As a remote worker and a Product Manager for an Enterprise Content Reporting application, I’ve learned a few things about the challenges and opportunities of working in a distributed team.
However, rather than focus on the usual issues of communication, culture building and conflict, for this blog I wanted to get a little closer to the runway and talk about some specific issues that we at Gavurin have both grappled with as a team, and worked on together to build solutions for our clients. Here are my 5 everyday challenges of working in a distributed team, broken down into 2 separate blog posts:
I wish you’d told me you were working on that!
If you’re part of a remote team, I’ll wager that you’ve encountered the frustration of realising that a team member has been covering the same ground as you, or perhaps you’ve missed a great opportunity to collaborate with someone because of a lack of clarity and co-ordination between team members.
Transparency takes on extra significance when you can’t simply wander over to your colleague’s desk to see what they’re up to, or chat about upcoming deliverables whilst the kettle boils.
At Gavurin, we tackle this by using strict operational meetings throughout every level in the team. Developers and Data Analysts have their ‘stand ups’, our product teams have regular sprint demos and meetings and, as a management team, we also gather at least once a week to take the pulse of the team’s activity as this helps identify how we can support each other to meet the organisation’s goals.
In PoweredBI, our Enterprise Reporting Platform, any team member can view the content that their fellow analysts and authors are working on. They can even pick it up and use it in their own reports – which helps the whole team focus on delivering their content, and helps encourage cross-pollination across the team.
But I thought you were doing that?
How many hours are lost in your team to unclear expectations? This is a frequent source of misalignment at the best of times but, when you take co-location out of the equation, the situation can get much worse.
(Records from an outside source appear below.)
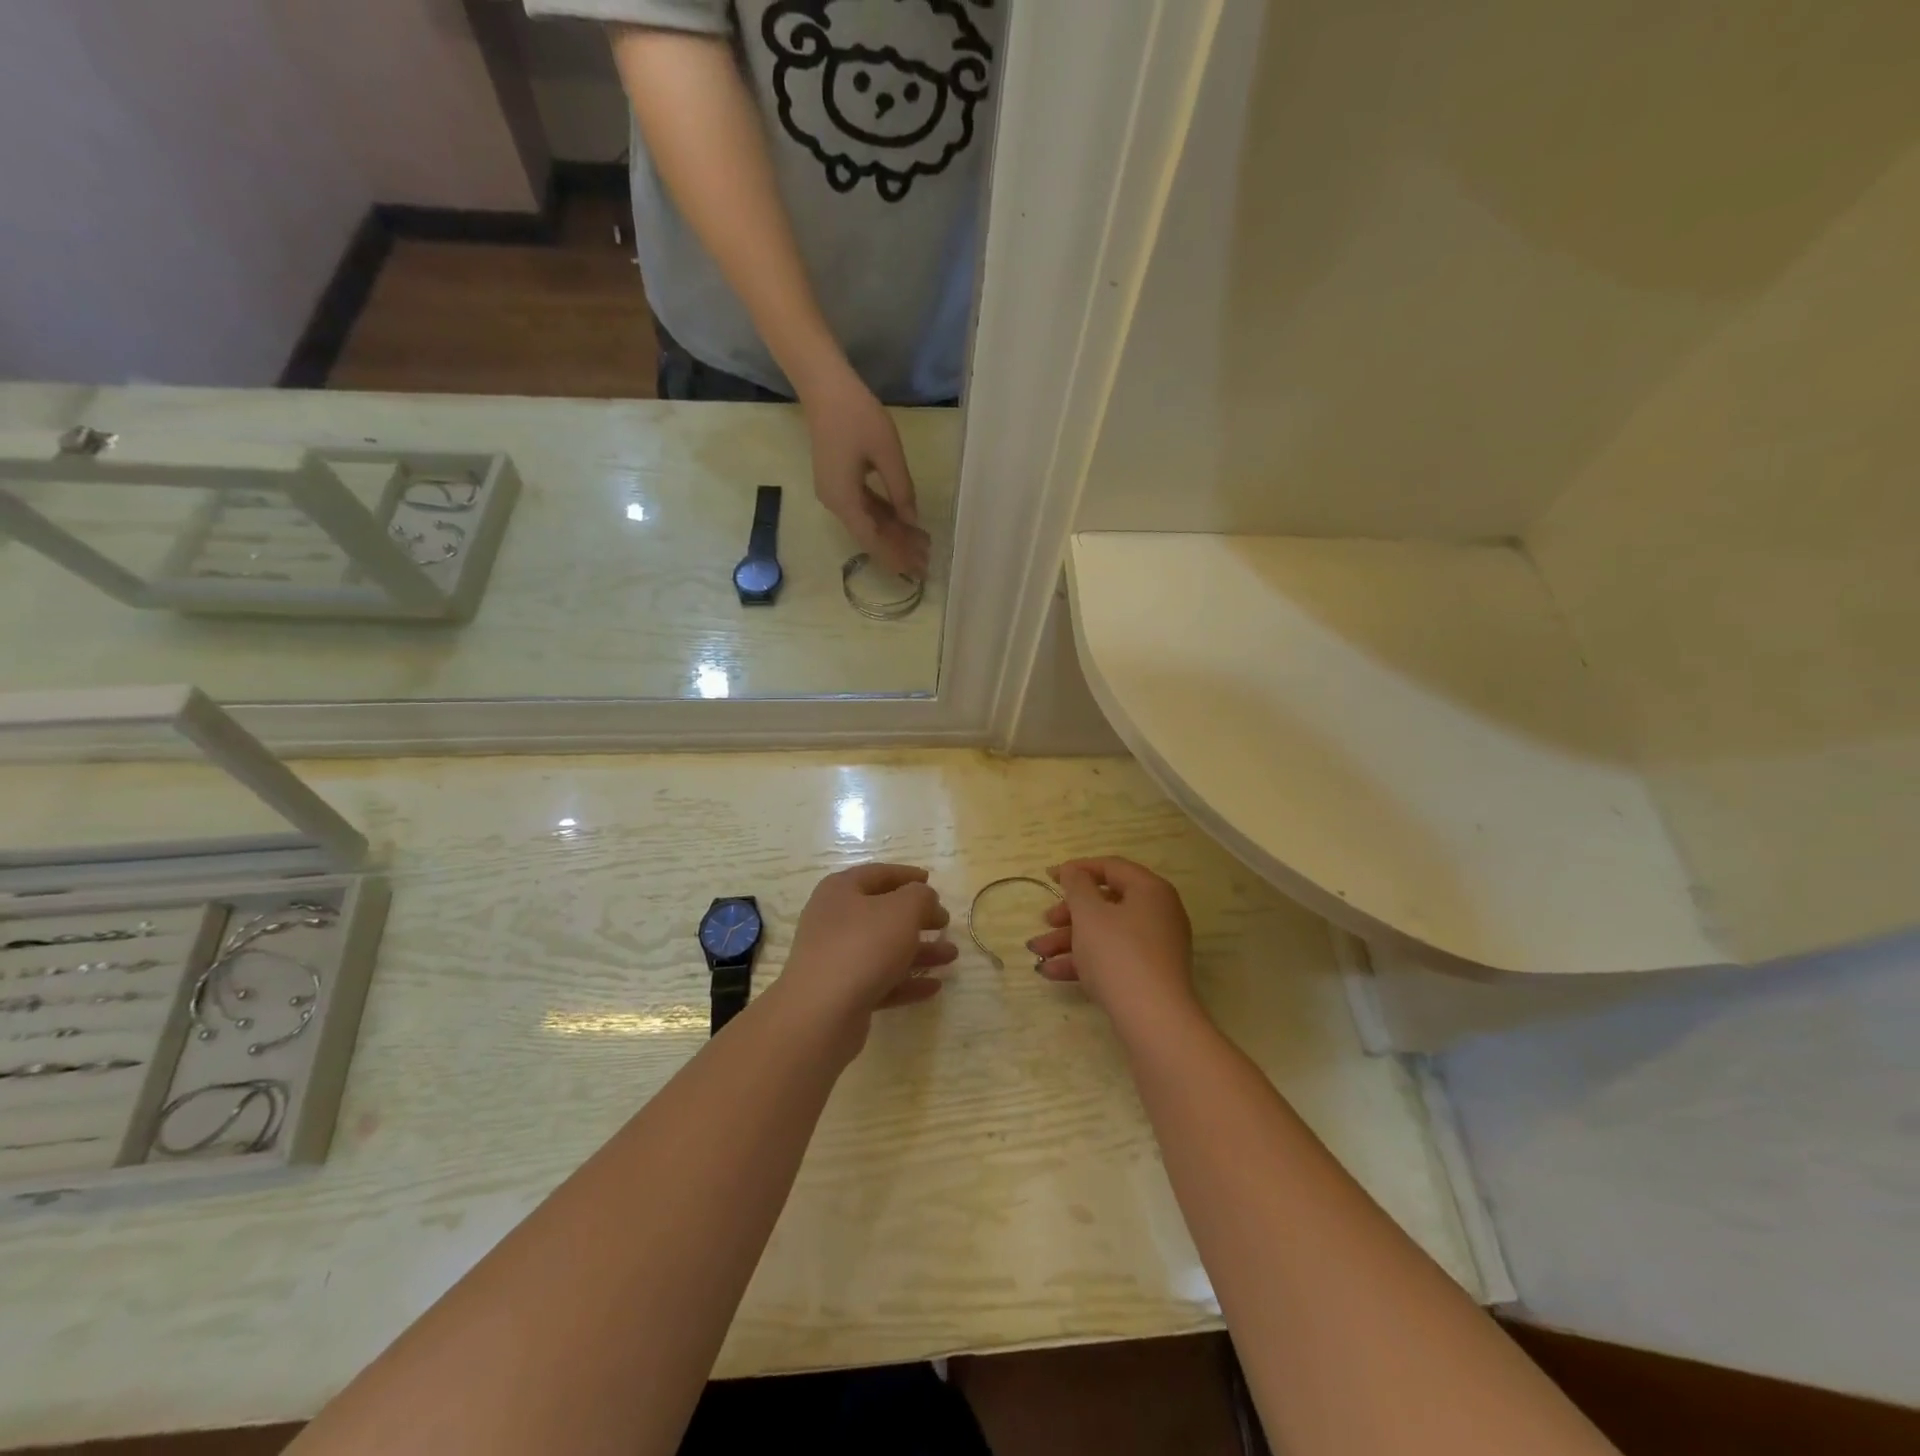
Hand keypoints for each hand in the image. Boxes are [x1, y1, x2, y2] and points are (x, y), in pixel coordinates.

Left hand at [777, 863, 955, 1048]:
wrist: (821, 1013)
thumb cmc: (863, 946)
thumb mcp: (902, 910)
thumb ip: (920, 897)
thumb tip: (923, 897)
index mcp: (841, 891)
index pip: (878, 874)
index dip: (906, 875)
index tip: (931, 881)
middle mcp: (834, 920)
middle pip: (882, 913)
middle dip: (917, 917)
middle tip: (945, 922)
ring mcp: (836, 958)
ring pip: (884, 949)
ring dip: (918, 951)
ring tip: (951, 956)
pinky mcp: (842, 993)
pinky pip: (880, 980)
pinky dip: (907, 981)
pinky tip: (934, 987)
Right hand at [800, 365, 930, 578]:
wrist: (825, 386)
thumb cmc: (857, 416)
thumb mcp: (887, 453)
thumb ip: (901, 490)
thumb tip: (912, 521)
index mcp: (844, 499)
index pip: (872, 540)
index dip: (895, 556)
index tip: (917, 571)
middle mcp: (836, 503)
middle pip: (870, 535)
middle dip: (898, 548)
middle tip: (927, 561)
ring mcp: (836, 492)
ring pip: (869, 522)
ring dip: (894, 533)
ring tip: (922, 544)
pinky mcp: (840, 481)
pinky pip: (864, 506)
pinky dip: (885, 516)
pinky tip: (905, 522)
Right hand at [1026, 858, 1198, 1029]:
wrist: (1153, 1020)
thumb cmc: (1118, 954)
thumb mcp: (1089, 913)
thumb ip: (1077, 885)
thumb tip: (1074, 870)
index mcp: (1150, 890)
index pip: (1111, 867)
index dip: (1077, 869)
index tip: (1048, 877)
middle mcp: (1158, 913)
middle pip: (1106, 903)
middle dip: (1069, 914)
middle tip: (1045, 921)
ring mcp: (1155, 946)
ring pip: (1105, 933)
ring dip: (1068, 940)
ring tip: (1036, 954)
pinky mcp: (1148, 975)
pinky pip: (1112, 957)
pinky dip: (1084, 961)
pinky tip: (1051, 972)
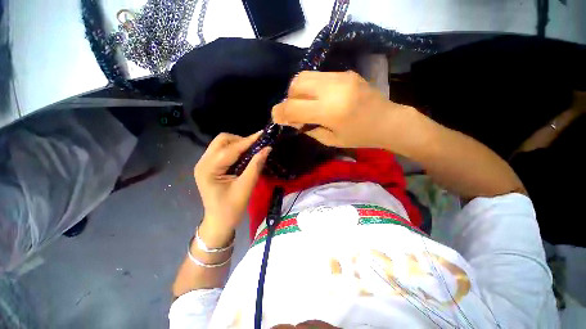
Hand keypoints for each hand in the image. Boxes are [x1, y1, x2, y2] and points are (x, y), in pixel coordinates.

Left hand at [194, 132, 269, 243]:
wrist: (219, 222)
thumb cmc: (231, 209)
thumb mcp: (245, 188)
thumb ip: (255, 166)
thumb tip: (267, 149)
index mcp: (209, 169)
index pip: (231, 149)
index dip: (249, 141)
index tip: (263, 135)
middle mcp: (203, 162)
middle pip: (222, 140)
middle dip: (241, 140)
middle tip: (257, 146)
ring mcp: (204, 163)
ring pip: (222, 144)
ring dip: (238, 144)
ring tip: (253, 150)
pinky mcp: (209, 166)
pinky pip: (223, 151)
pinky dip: (235, 150)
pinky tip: (244, 155)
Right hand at [272, 71, 411, 148]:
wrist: (388, 121)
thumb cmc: (360, 137)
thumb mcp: (331, 141)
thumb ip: (308, 128)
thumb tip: (292, 120)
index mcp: (330, 112)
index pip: (293, 107)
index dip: (280, 113)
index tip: (276, 118)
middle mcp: (333, 89)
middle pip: (296, 84)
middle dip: (289, 98)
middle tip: (294, 111)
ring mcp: (340, 77)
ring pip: (305, 76)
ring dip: (298, 91)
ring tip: (306, 104)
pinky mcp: (345, 73)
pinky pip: (318, 76)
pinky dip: (312, 87)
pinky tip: (319, 98)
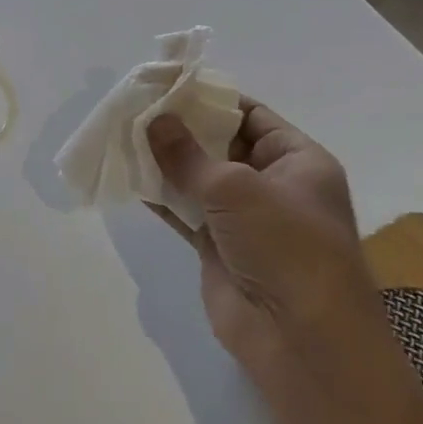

Often, there is an aversion to too much process, particularly in small teams, and even more in the technology industry, where books like The Lean Start Up and The Hard Thing About Hard Things have stressed the need for teams to remain agile, lean and responsive to change. However, that doesn’t mean teams shouldn’t plan. It means teams must constantly plan – a task which gets ever more difficult when the team is distributed.
Having crystal clear expectations between team members, enforced by a well-designed process avoids these frustrations. For example, PoweredBI allows teams to configure their custom production process within the app, so team members are always able to answer the key question of “what am I responsible for doing?”